What you need to do: In your copy of the data, omit the pictures and keep all else exactly as given.

(Saved data entries)
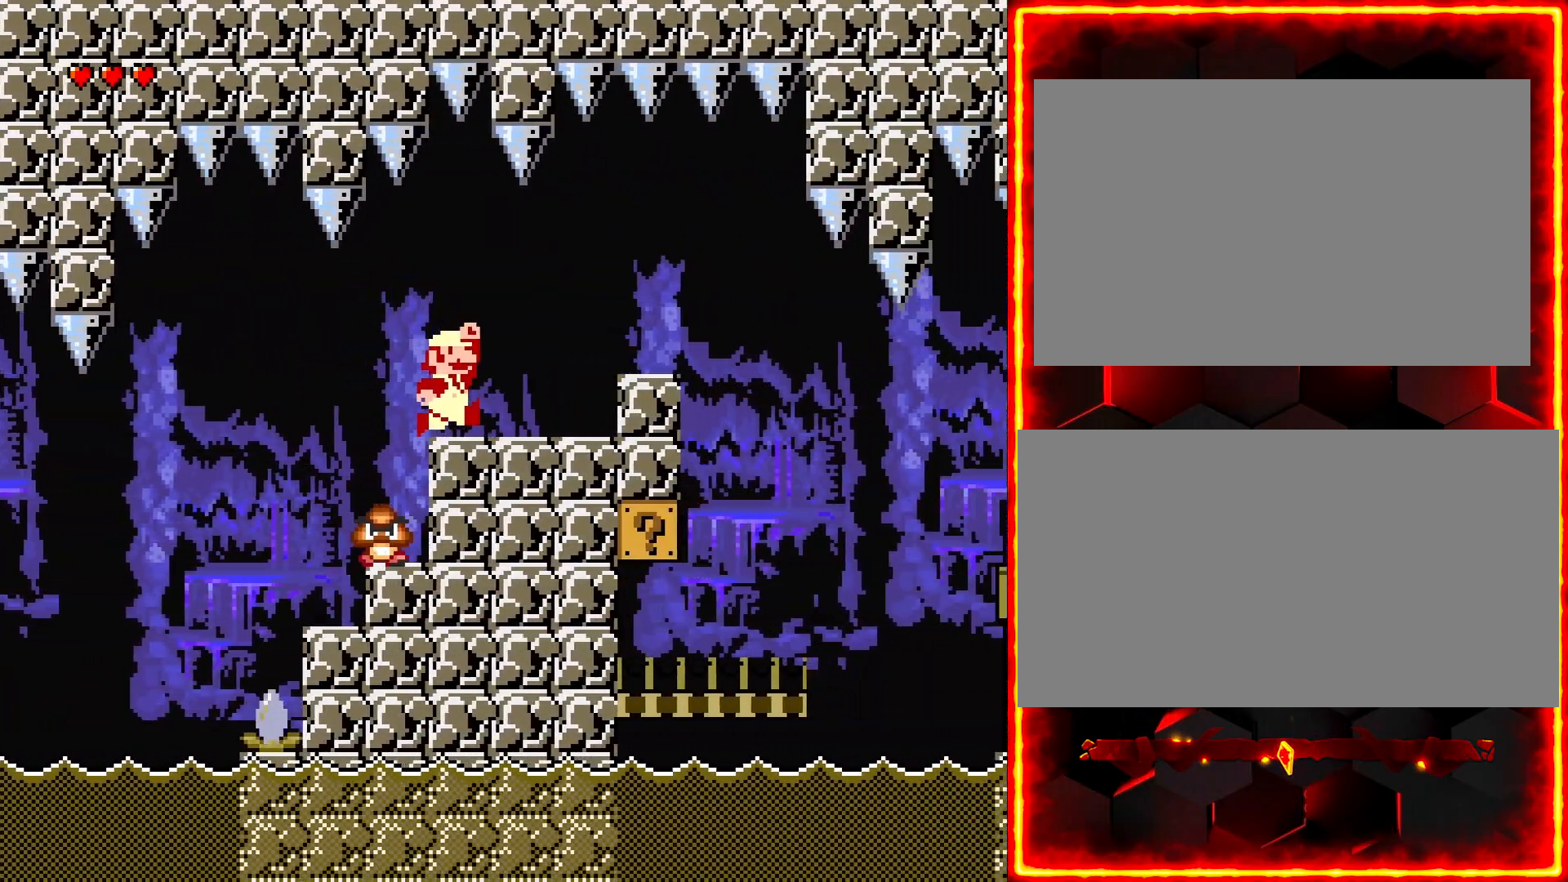
{"buttons": ["Y", "DPAD_LEFT"], "events": [[333, "DPAD_RIGHT", "up"], [500, "DPAD_LEFT", "down"]]}
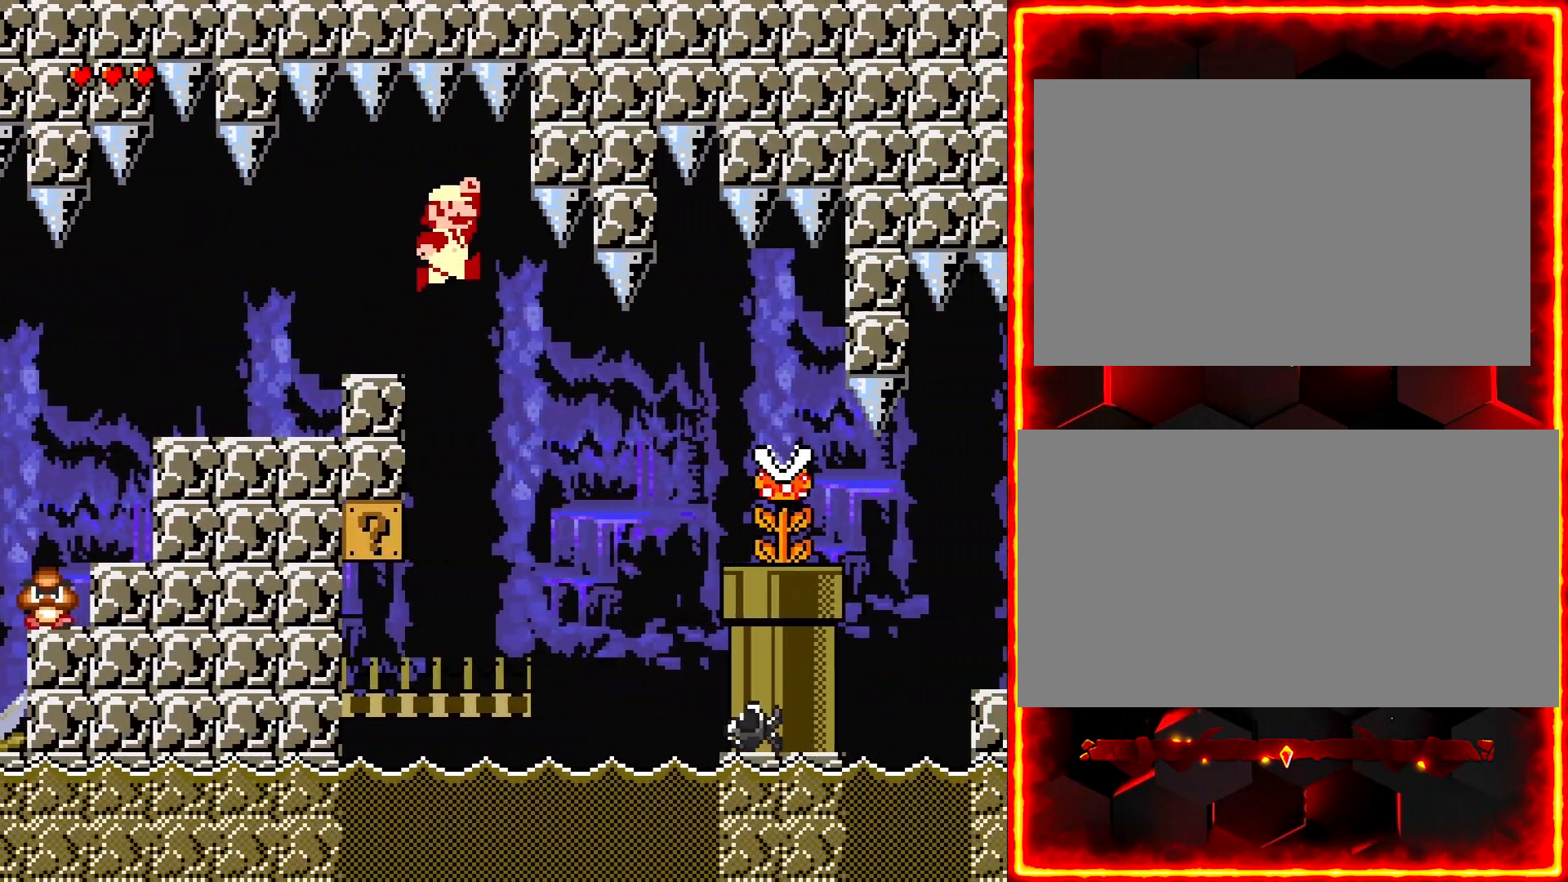
{"buttons": ["Y", "DPAD_RIGHT"], "events": [[450, "DPAD_LEFT", "up"], [483, "DPAD_RIGHT", "down"]]}
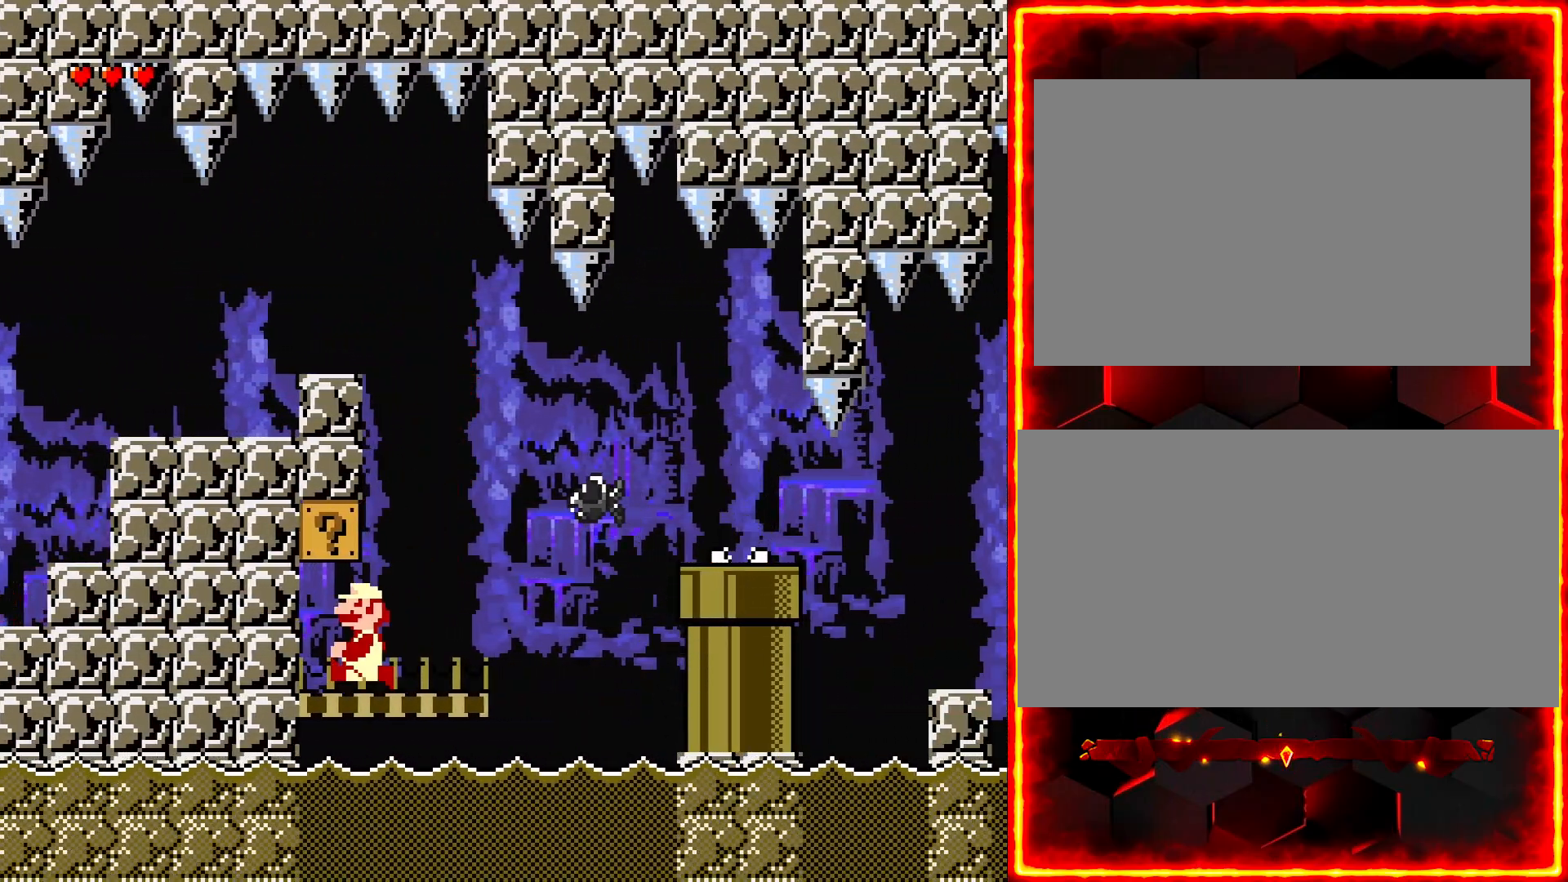
{"buttons": ["Y", "DPAD_RIGHT"], "events": [[117, "Y", "up"], [300, "Y", "down"]]}
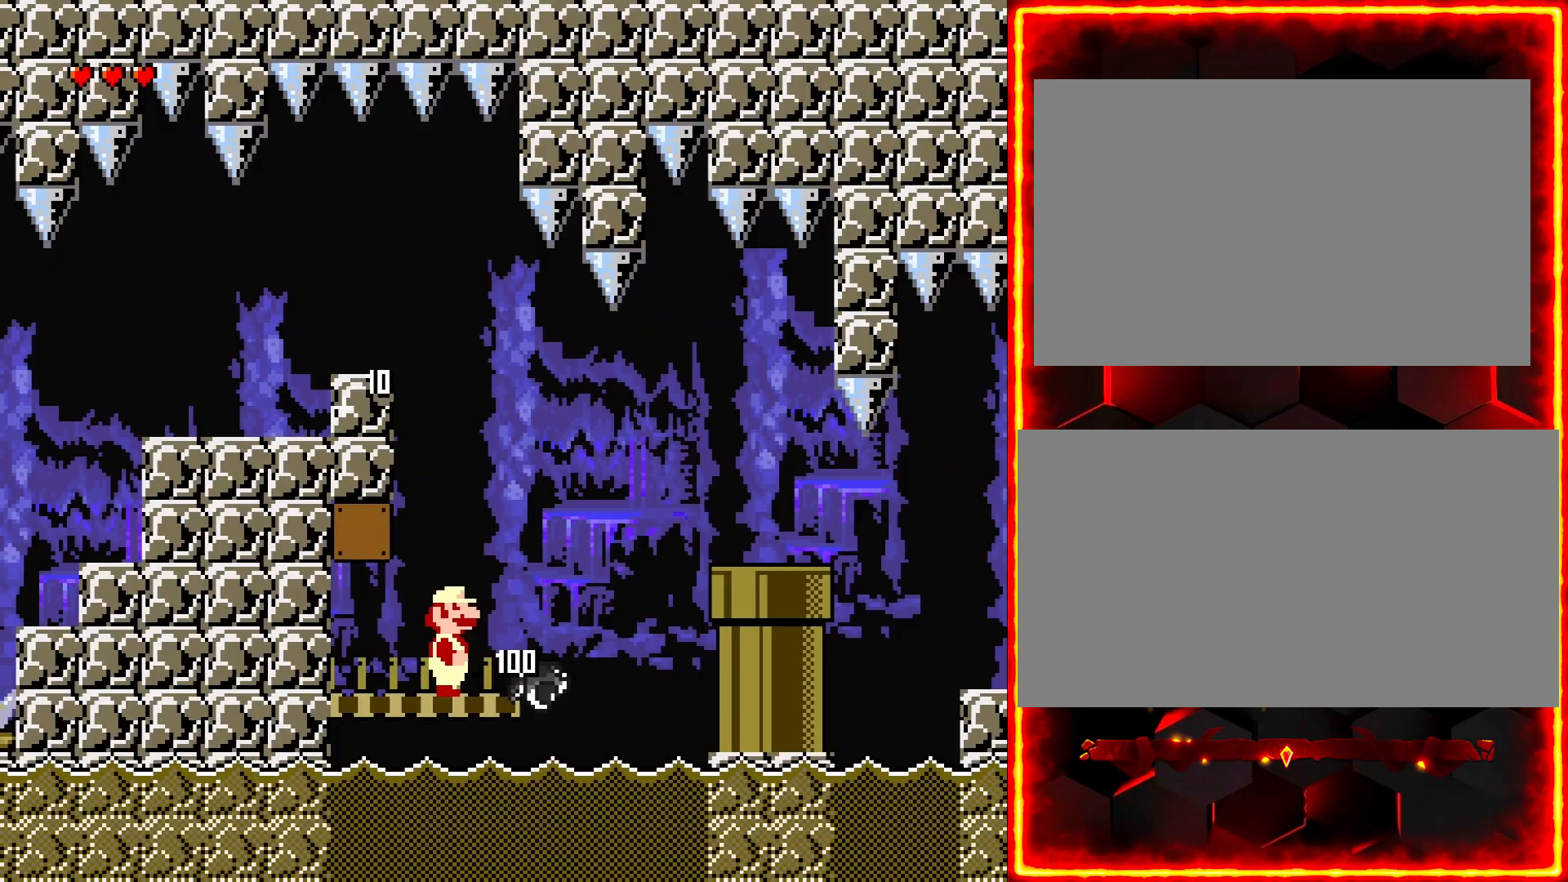
{"buttons": ["Y"], "events": [[217, "Y", "up"], [283, "Y", "down"], [433, "DPAD_RIGHT", "up"]]}
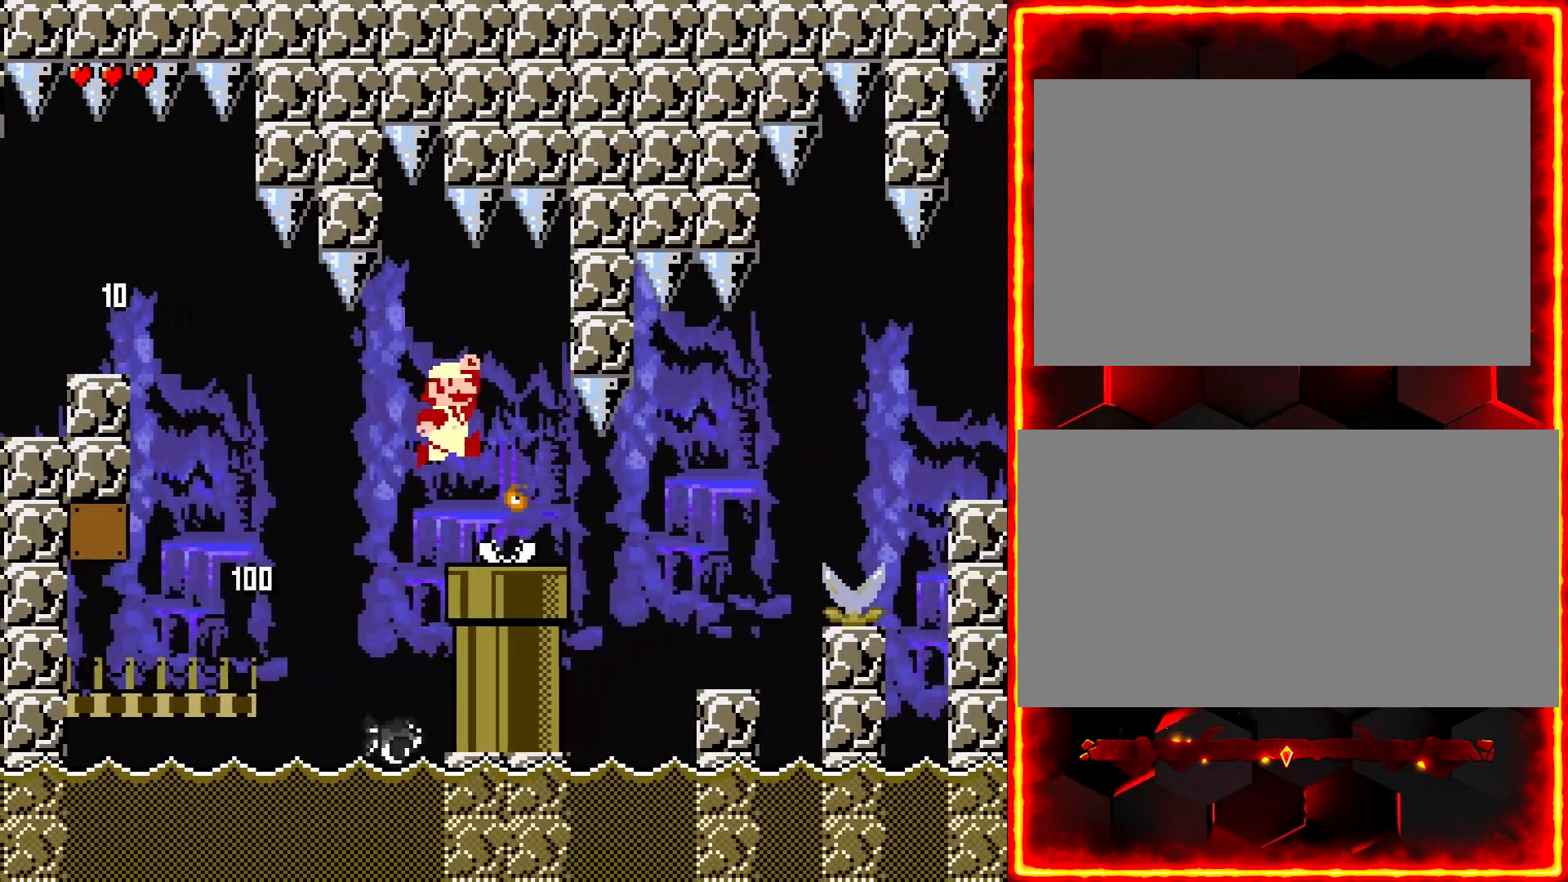
{"buttons": ["Y", "DPAD_RIGHT"], "events": [[17, "DPAD_LEFT", "down"], [117, "DPAD_LEFT", "up"], [383, "DPAD_RIGHT", "down"]]}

Result of this exercise:
{"buttons": ["Y", "DPAD_LEFT"], "events": [[333, "DPAD_RIGHT", "up"], [500, "DPAD_LEFT", "down"]]}
{"buttons": ["Y", "DPAD_RIGHT"], "events": [[450, "DPAD_LEFT", "up"], [483, "DPAD_RIGHT", "down"]]}
{"buttons": ["Y", "DPAD_RIGHT"], "events": [[117, "Y", "up"], [300, "Y", "down"]]}
{"buttons": ["Y"], "events": [[217, "Y", "up"], [283, "Y", "down"], [433, "DPAD_RIGHT", "up"]]}
{"buttons": ["Y", "DPAD_RIGHT"], "events": [[17, "DPAD_LEFT", "down"], [117, "DPAD_LEFT", "up"], [383, "DPAD_RIGHT", "down"]]}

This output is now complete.